By the time you read this, Bonnie & I may have a new daughter. I have to say "may" because for those of you who know about delivering babies, the moment of birth cannot be predicted with exactitude, so she might have been born by the time you read this or we may still be waiting. I have to say "daughter" because Bonnie & I have yet to agree on exactly how to spell her first name or what her middle name will be. Picking the name seems to be one of the few choices one has once a baby is on the way– it seems at once of extreme importance and of little consequence.

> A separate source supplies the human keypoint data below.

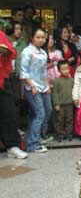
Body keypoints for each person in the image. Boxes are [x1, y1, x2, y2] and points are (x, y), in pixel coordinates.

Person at [20, 28, 51, 153]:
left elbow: (44, 71)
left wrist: (47, 85)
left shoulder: (43, 52)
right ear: (32, 38)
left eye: (43, 37)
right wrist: (31, 86)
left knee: (47, 111)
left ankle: (33, 138)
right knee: (40, 113)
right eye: (38, 37)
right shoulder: (27, 52)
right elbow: (23, 72)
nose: (41, 40)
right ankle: (33, 144)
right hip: (32, 87)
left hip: (43, 86)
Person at [0, 24, 27, 159]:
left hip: (2, 79)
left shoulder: (1, 35)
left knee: (9, 113)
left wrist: (5, 51)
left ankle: (12, 146)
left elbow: (13, 53)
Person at [52, 60, 74, 142]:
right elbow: (55, 93)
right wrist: (56, 104)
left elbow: (74, 91)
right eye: (63, 69)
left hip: (69, 104)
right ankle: (60, 134)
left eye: (67, 69)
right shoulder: (57, 81)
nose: (66, 71)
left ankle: (69, 133)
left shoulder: (71, 80)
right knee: (60, 120)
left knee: (69, 119)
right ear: (59, 70)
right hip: (60, 104)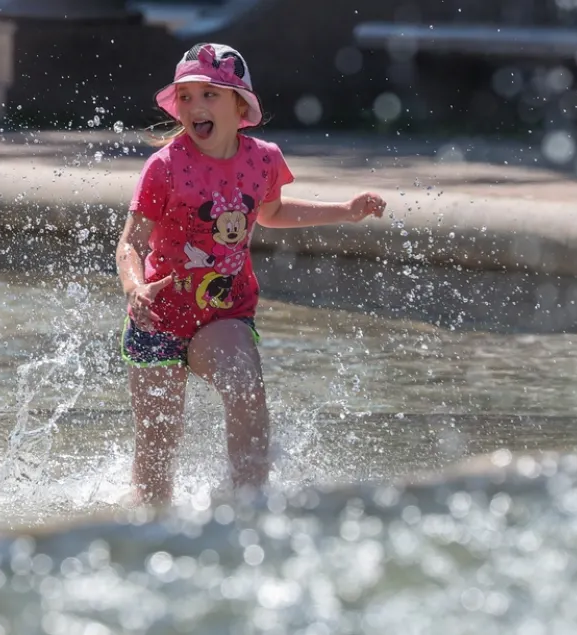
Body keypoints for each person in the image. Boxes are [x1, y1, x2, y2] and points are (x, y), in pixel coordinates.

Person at [115, 42, 387, 505]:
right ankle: (150, 527)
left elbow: (273, 211)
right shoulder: (163, 167)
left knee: (246, 392)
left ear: (240, 105)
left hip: (224, 311)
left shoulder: (262, 159)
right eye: (186, 96)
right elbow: (130, 243)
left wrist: (344, 210)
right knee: (158, 448)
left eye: (210, 95)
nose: (195, 106)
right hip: (157, 317)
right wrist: (134, 285)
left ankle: (250, 509)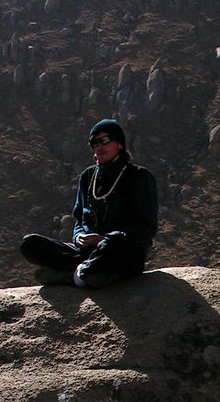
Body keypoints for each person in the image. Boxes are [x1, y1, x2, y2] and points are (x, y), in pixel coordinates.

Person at [21, 119, 158, 288]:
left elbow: (147, 227)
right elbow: (79, 219)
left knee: (114, 241)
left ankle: (75, 276)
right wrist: (79, 237)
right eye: (94, 143)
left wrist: (103, 239)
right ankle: (89, 273)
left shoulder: (139, 177)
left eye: (104, 140)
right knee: (30, 244)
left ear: (120, 144)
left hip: (120, 252)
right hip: (87, 252)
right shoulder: (88, 177)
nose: (99, 147)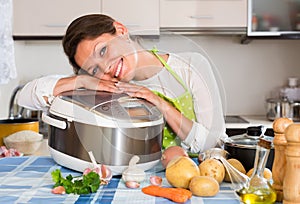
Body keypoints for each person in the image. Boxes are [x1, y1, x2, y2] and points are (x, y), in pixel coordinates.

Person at [17, 14, 227, 153]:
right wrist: (82, 80)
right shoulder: (109, 89)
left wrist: (159, 103)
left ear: (121, 30)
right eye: (94, 69)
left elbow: (213, 144)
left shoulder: (190, 66)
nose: (105, 68)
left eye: (102, 50)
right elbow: (26, 96)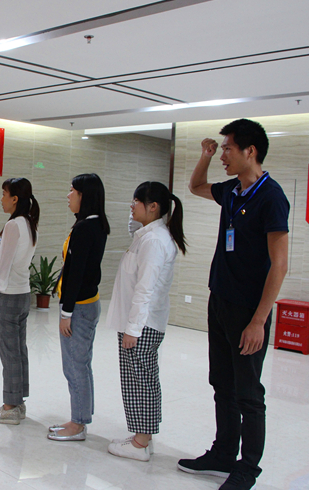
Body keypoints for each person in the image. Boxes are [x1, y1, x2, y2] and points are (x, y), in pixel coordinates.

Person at [180, 119, 289, 490]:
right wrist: (205, 156)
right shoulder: (231, 190)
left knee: (248, 392)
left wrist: (259, 320)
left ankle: (248, 467)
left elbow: (280, 264)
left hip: (248, 310)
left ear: (250, 151)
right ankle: (224, 452)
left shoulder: (271, 197)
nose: (223, 155)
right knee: (222, 383)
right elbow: (196, 187)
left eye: (227, 148)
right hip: (220, 301)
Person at [106, 181, 187, 461]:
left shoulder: (154, 240)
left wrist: (133, 329)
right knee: (137, 381)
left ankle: (141, 442)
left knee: (140, 382)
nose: (131, 206)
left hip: (142, 325)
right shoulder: (148, 235)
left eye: (136, 201)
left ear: (153, 207)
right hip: (139, 323)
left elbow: (146, 289)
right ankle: (141, 436)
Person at [48, 173, 109, 441]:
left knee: (75, 366)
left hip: (80, 308)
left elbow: (76, 275)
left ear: (84, 195)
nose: (68, 195)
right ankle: (80, 417)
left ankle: (78, 424)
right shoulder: (93, 224)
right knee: (81, 364)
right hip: (86, 304)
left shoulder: (86, 228)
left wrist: (66, 313)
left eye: (72, 190)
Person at [0, 178, 39, 425]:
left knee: (10, 354)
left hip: (8, 296)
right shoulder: (29, 224)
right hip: (22, 294)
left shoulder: (14, 225)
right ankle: (17, 402)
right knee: (18, 351)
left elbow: (3, 266)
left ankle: (10, 407)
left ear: (15, 199)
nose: (1, 199)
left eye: (4, 194)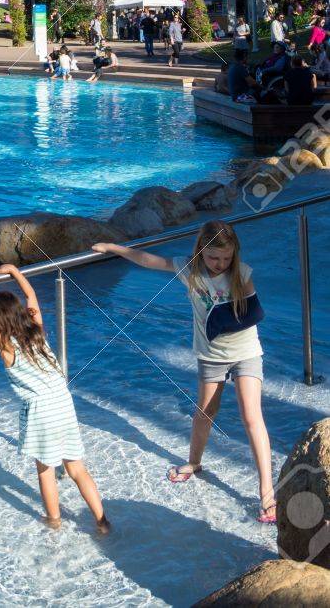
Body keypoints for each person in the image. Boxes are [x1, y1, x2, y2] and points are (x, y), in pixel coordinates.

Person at [92, 222, 274, 523]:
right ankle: (194, 463)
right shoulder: (190, 270)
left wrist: (221, 320)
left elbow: (255, 313)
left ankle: (266, 490)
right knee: (204, 413)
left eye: (226, 258)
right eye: (215, 258)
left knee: (251, 416)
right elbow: (150, 260)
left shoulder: (241, 273)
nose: (220, 264)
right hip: (211, 356)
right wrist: (114, 248)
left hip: (246, 352)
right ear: (202, 251)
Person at [0, 264, 110, 534]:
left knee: (45, 470)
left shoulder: (6, 346)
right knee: (77, 469)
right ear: (20, 313)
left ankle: (54, 521)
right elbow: (31, 296)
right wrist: (15, 272)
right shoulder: (37, 331)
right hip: (63, 404)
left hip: (41, 412)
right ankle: (102, 522)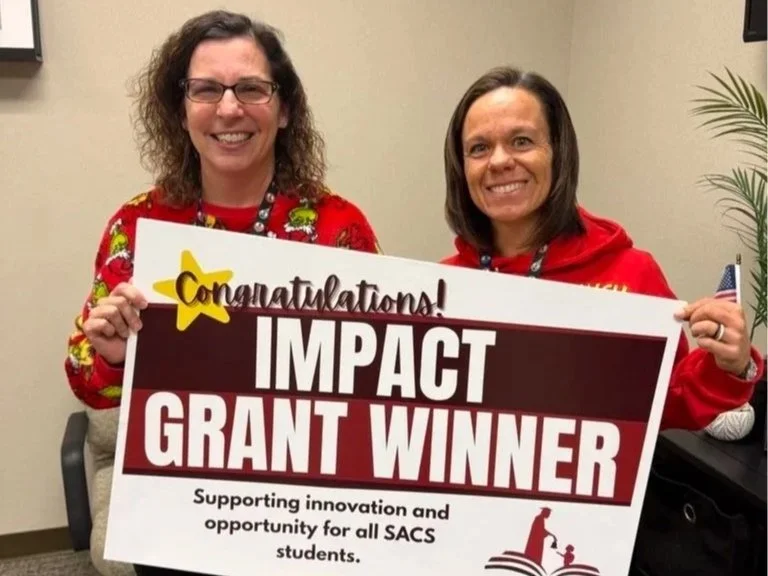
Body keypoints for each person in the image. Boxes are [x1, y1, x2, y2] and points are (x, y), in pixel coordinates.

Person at [64, 10, 380, 576]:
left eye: (251, 89)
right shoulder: (138, 226)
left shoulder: (339, 228)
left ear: (284, 109)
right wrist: (114, 355)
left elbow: (383, 381)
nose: (229, 109)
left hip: (303, 507)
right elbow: (86, 377)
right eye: (206, 89)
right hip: (176, 504)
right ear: (180, 109)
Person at [440, 66, 763, 432]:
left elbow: (669, 403)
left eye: (522, 141)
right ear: (461, 167)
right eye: (479, 148)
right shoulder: (439, 287)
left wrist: (730, 365)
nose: (499, 161)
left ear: (558, 152)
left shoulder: (632, 274)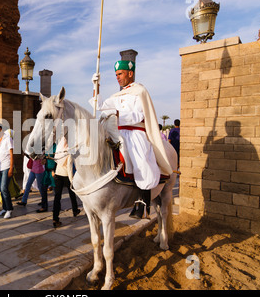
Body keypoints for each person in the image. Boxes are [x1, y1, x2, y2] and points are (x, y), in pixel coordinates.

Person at [90, 60, 173, 219]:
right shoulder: (118, 95)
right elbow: (100, 105)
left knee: (141, 158)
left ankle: (143, 202)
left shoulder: (140, 91)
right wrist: (96, 86)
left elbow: (139, 114)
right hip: (119, 132)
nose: (117, 78)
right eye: (116, 75)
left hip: (136, 132)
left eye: (120, 74)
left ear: (130, 73)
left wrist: (117, 116)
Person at [52, 137, 80, 228]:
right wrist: (72, 181)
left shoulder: (59, 151)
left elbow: (55, 162)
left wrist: (54, 171)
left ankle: (55, 218)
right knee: (72, 193)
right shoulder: (69, 152)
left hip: (57, 174)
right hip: (66, 176)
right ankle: (75, 210)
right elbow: (69, 167)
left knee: (57, 197)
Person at [0, 127, 14, 219]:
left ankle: (9, 209)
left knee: (4, 188)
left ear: (0, 129)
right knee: (1, 190)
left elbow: (11, 154)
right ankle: (4, 208)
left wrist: (11, 168)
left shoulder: (7, 138)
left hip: (6, 167)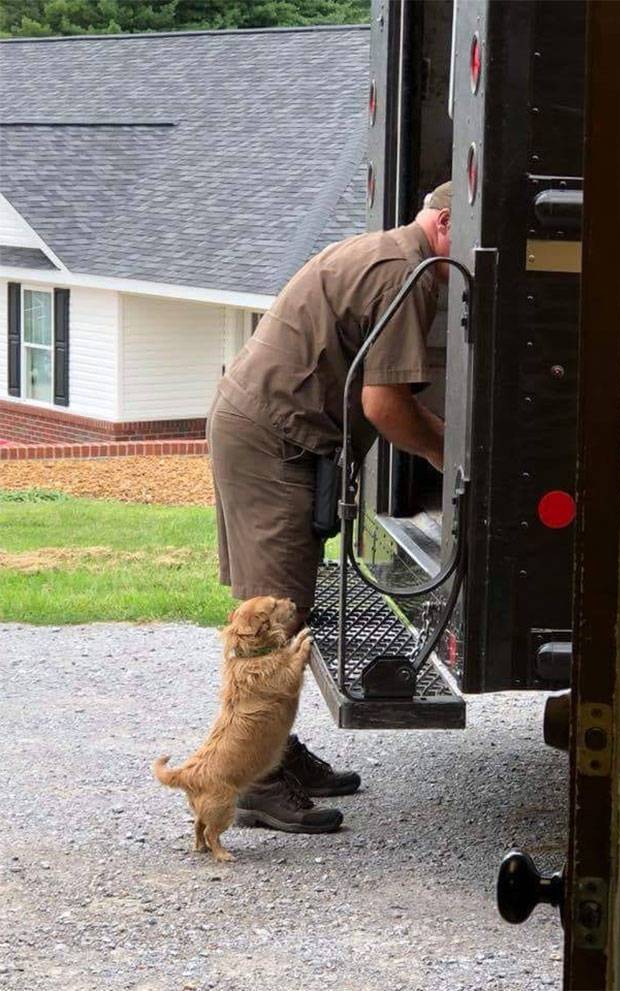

"A baby is God's opinion that life should go on." wrote Carl Sandburg. And Sophia Fahs (UU religious educator) writes in our hymnal (#616): "each night a child is born is a holy night." I am in full fatherhood mode– reflective anticipation, relaxed curiosity. I feel the calm before the welcome storm of new birth. A new person I have yet to meet is about to enter my life and change it forever, bringing tears to my eyes and laughter to my throat. How can I sum up a life-long relationship that is just about to begin? I can't.
I will be the little girls' father, Bonnie her mother, Jessica, her older sister. She will have one great-grandmother, three grandmothers, two grandfathers, three cousins, plus another cousin on the way, and dozens of extended relations, many of whom she'll never meet.
Pulitzer Prize winning playwright John Guare, in his play Six Degrees of Separation proposes the theory that everyone on the planet can be connected to everyone else on the planet by no more than six steps. According to Time magazine, a German newspaper, Die Zeit, decided to put this theory to the test:
"The paper asked Salah Ben Ghaly, an Iraqi immigrant who owns a local falafel stand, to whom he would most like to be linked. Ghaly, naturally, chose Marlon Brando. It took some months, but Die Zeit managed to relate them. A friend of Ghaly's who lives in California works in the same company as Ken Carson, boyfriend of Michelle Bevin, sorority sister to Christina Kutzer, daughter of Patrick Palmer, producer of Don Juan de Marco, in which Brando starred. Alas, Brando seems unmoved by the relation. He's yet to return Ghaly's calls."
The idea of six degrees of separation illustrates the "interdependent web of all existence" to me in a new way. It also underlines the wonder of a new connection about to enter the world. Who will she provide a link to?
But for my spirit right now, it is almost like Christmas Eve: a dark room lit by candles, awaiting the birth of new life, awaiting a new light to enter the world. Life indeed, should go on.
Daniel
(Rev.) Daniel Simer Ó Connell, D.Min.